# New Les Baer Monolith



## RPjet (Dec 2, 2011)

I just bought a new Les Baer Monolith Comanche and added new VZ carbon fiber grips to it......Now I can't wait until I get a chance to put this through the paces and start slinging some lead! This is not going to be a safe queen.....it will be carried and shot a lot.


----------



## sixgun86 (Dec 2, 2011)

Even has fancy grip screws! That front strap warms my heart. If you need a hand breaking it in lmk :mrgreen:


----------



## FishingBuds (Dec 2, 2011)

Yes, very sweet!

What ammo you wanna throw out it? Flat lead, hollow, round nose?

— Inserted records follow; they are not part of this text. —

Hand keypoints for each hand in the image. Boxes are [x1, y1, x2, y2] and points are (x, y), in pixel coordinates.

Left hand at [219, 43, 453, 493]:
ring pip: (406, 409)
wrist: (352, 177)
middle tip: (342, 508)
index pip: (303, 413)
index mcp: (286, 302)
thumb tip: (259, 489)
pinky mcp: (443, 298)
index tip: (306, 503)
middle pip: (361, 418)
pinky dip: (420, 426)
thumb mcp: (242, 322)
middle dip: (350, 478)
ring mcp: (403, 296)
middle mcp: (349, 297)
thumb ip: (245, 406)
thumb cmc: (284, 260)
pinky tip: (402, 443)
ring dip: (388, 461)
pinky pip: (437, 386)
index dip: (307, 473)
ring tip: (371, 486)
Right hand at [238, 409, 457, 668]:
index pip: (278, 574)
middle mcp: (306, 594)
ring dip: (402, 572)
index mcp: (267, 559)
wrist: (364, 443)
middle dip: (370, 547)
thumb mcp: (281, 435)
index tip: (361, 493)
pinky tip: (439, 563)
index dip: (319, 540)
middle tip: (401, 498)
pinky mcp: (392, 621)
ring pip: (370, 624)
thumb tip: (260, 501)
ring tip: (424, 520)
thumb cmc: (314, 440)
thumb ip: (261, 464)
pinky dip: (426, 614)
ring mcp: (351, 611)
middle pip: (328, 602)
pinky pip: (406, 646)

I have a para45 tec kote green tac-s I carry mine as well, and practice, practice, with her


----------



## jkbirocz (Dec 3, 2011)

Wow that is very nice, the vz grips are a nice touch. They look somewhat on the smooth side. Some of their grip patterns can tear up shirts.....and hands  but they sure are grippy and look great


----------



## lucescoflathead (Dec 3, 2011)

Nice gun. I think the "commander" length 45's are just about the perfect carry gun. Les Baer and stainless steel, I don't think you can buy a better gun.


----------



## Jim (Dec 4, 2011)

Very nice man! =D>


----------



## Loggerhead Mike (Dec 4, 2011)

Nice!


----------



## lswoody (Dec 6, 2011)

Very Nice!!!!!


----------



## shmelty (Dec 6, 2011)

I know nothing of guns so I had to look it up and hot damn!!! That is a nice piece.


----------